Istana Respons Rencana Pemakzulan Bupati Pati: Semua Proses Kami Hormati
Istana Kepresidenan merespons demonstrasi mendesak Bupati Pati Sudewo untuk mundur dari jabatannya. Menteri Sekretaris Negara Prasetyo Hadi menghormati langkah Dewan Perwakilan Rakyat Daerah (DPRD) untuk mengajukan hak angket guna memakzulkan Sudewo.
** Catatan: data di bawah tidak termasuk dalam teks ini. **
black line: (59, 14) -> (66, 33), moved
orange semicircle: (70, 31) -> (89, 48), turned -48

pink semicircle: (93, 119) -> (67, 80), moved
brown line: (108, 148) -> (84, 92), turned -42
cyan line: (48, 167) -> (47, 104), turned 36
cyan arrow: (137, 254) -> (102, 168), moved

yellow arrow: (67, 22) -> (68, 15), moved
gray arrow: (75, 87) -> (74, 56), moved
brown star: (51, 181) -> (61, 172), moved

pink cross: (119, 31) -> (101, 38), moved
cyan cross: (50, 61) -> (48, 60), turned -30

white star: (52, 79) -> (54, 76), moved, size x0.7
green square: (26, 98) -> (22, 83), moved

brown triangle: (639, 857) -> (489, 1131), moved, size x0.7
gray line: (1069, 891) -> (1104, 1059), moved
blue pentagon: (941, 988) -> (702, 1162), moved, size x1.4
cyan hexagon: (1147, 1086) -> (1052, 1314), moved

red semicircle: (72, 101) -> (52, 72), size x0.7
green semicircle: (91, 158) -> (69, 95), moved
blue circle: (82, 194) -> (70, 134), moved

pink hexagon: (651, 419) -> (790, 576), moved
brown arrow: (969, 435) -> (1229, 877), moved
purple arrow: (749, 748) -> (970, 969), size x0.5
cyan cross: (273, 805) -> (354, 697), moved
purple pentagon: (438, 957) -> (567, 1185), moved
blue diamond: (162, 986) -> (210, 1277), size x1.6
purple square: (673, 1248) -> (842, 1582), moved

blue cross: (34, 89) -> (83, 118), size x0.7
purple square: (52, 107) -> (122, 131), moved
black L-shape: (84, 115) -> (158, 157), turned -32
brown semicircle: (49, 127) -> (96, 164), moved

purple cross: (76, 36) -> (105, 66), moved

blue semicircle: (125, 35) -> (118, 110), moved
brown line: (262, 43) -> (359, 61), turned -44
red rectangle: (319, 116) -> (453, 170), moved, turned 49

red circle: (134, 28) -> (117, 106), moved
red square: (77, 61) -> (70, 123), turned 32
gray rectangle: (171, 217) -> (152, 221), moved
Prasetyo juga telah berkomunikasi dengan Gubernur Jawa Tengah Ahmad Luthfi untuk memantau unjuk rasa tersebut. Ia juga berharap ada jalan keluar terbaik dari polemik ini.
"Semua proses kami hormati, dan pemerintah pusat akan terus memonitor dan berkoordinasi dengan semua pihak," kata Prasetyo di Istana Kepresidenan, Jakarta, Rabu (13/8) dikutip dari Antara.
Prasetyo meminta semua pihak menahan diri agar situasi tidak makin memanas. Dia juga telah berkomunikasi dengan Sudewo untuk meminta informasi terkait demonstrasi.
"Pemerintah pusat, terutama saya sendiri sejak munculnya dinamika di Kabupaten Pati, terus berkoordinasi dengan pihak-pihak terkait," ujar Prasetyo.
Sudewo juga telah merespons demonstrasi yang menuntut dirinya mengundurkan diri. Ia mengatakan dirinya dipilih secara konstitusional oleh masyarakat dan perlu proses.
"Saya dipilih secara konstitusional, jadi tidak bisa berhenti dengan cepat. Ada mekanismenya," kata Sudewo di Kantor Bupati Pati, Jawa Tengah, Rabu (13/8) seperti disiarkan dalam Kompas TV.
Sudewo juga mengatakan dirinya menghormati rencana Dewan Perwakilan Rakyat Daerah (DPRD) Pati yang akan mengusulkan hak angket untuk memproses pemakzulannya.
"Saya menghormati hak angket (DPRD)," kata Sudewo.
Sudewo berjanji kepada masyarakat bahwa dirinya akan belajar dari demonstrasi ini. Masyarakat menuntut Sudewo mundur karena dianggap arogan serta sempat berencana mengerek tarif pajak bumi dan bangunan perdesaan dan perkotaan (PBB P-2) hingga 250%.